Choose one element from the middle of each partition
Choose edge cases for each partition, where it may “touch” another partition(s)

For example, while it’s not foolproof (especially since we may be writing tests without seeing the code), it’s likely safe to select some middle inputs as follows:

Invalid inputs: -2, 122
Children: 9
Adults: 45
Seniors: 80

We could certainly pick more arbitrary examples, but based on how we expect our code to shape up, it’s not likely to bring us much more value.

Instead, we should pick edge cases for each partition that touch the other partitions:

Invalid inputs: -1, 121
Children: 0, 17
Adults: 18, 64
Seniors: 65, 120

These are arguably the most important test cases in this example, as they may catch common “off by one” errors when using the if statements above.

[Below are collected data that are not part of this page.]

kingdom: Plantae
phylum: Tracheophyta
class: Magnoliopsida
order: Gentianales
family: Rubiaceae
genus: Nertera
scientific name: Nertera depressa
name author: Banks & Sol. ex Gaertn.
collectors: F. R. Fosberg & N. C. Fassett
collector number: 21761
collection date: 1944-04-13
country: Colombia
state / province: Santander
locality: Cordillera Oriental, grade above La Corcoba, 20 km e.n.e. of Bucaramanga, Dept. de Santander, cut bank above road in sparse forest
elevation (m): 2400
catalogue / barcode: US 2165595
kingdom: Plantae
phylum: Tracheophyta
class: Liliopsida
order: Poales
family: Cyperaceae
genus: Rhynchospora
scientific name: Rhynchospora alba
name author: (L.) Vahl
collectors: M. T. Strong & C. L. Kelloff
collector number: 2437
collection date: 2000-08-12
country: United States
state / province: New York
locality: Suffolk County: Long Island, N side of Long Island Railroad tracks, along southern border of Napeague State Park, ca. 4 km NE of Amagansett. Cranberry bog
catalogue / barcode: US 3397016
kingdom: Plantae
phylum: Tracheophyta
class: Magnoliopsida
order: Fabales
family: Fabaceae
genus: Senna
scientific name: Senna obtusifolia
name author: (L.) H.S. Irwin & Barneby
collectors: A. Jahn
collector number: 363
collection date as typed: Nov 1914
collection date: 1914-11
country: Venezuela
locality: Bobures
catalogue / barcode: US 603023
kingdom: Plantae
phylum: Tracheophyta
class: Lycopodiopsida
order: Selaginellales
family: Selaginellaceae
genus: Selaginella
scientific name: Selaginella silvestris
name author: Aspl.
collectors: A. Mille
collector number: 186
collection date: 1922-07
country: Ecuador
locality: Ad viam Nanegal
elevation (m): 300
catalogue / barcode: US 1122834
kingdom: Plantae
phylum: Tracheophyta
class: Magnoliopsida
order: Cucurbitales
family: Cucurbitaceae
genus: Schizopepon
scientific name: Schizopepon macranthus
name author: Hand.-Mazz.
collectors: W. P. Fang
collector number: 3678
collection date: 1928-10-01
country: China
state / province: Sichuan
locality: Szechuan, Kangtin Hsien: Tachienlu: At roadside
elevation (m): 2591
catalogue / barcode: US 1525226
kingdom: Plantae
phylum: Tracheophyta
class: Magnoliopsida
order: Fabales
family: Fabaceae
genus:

With these specified, we now need to write the tests. We’re going to use the pytest testing framework (other testing frameworks include doctest and unittest; we’ll see more abot doctest later).

Using `pytest`

Our tests want to assert that a given function input yields a specific function output. In Python, we do this with assert statements:

def test_get_age_group_0():
  assert get_age_group(23) == "adult"

Note that the assertion is inside of a function and the name of the function starts with test – this is important: it is how pytest finds the tests.

If we add the test into the Python script, we can now run:

pytest -q age_group.py

and all tests in the file will be run:

1 passed in 0.00s

Let’s add another test:

def test_get_age_group_1():
  assert get_age_group(-2) == "invalid age"

Now when we run our tests, we get a test failure:

    def test_age_group_1():
>     assert get_age_group(-1) == "invalid age"
E     AssertionError: assert 'child' == 'invalid age'
E
E       - invalid age
E       + child

(If the output looks familar to you, that’s because you’ve seen it before: the autograder for CSCI 6201 uses pytest!)

Add more tests in the practice problems

Working With Types and Raising Exceptions

Because Python is not strongly typed, it’s useful to write tests that handle “unexpected” input types.

A basic tool for this is the type function:

if type(x) != int:
  # do something

So far, we’ve experienced exceptions when we have made errors. We can also raise our own exceptions deliberately, to indicate that something has gone wrong:

if type(x) != int:
  raise TypeError("this function expects an int")

Using pytest, we can test to see if the errors we expect are raised:

import pytest

def test_non_int():
  with pytest.raises(TypeError):
    get_age_group("thirty five")

Write test cases that check for exceptions (and change your function to raise exceptions) in the practice problems

Practice

Practice Problem 12.1

Complete the tests we’ve specified for age_group.py, and then fix the get_age_group function so that it passes the tests.

Practice Problem 12.2

First, write additional tests to handle non-integer inputs.

After you have written the tests, modify the get_age_group function to pass the tests.

Practice Problem 12.3

Write test cases to except your function will raise a TypeError if the input is not an integer, and raise a ValueError if the input is negative or greater than 120.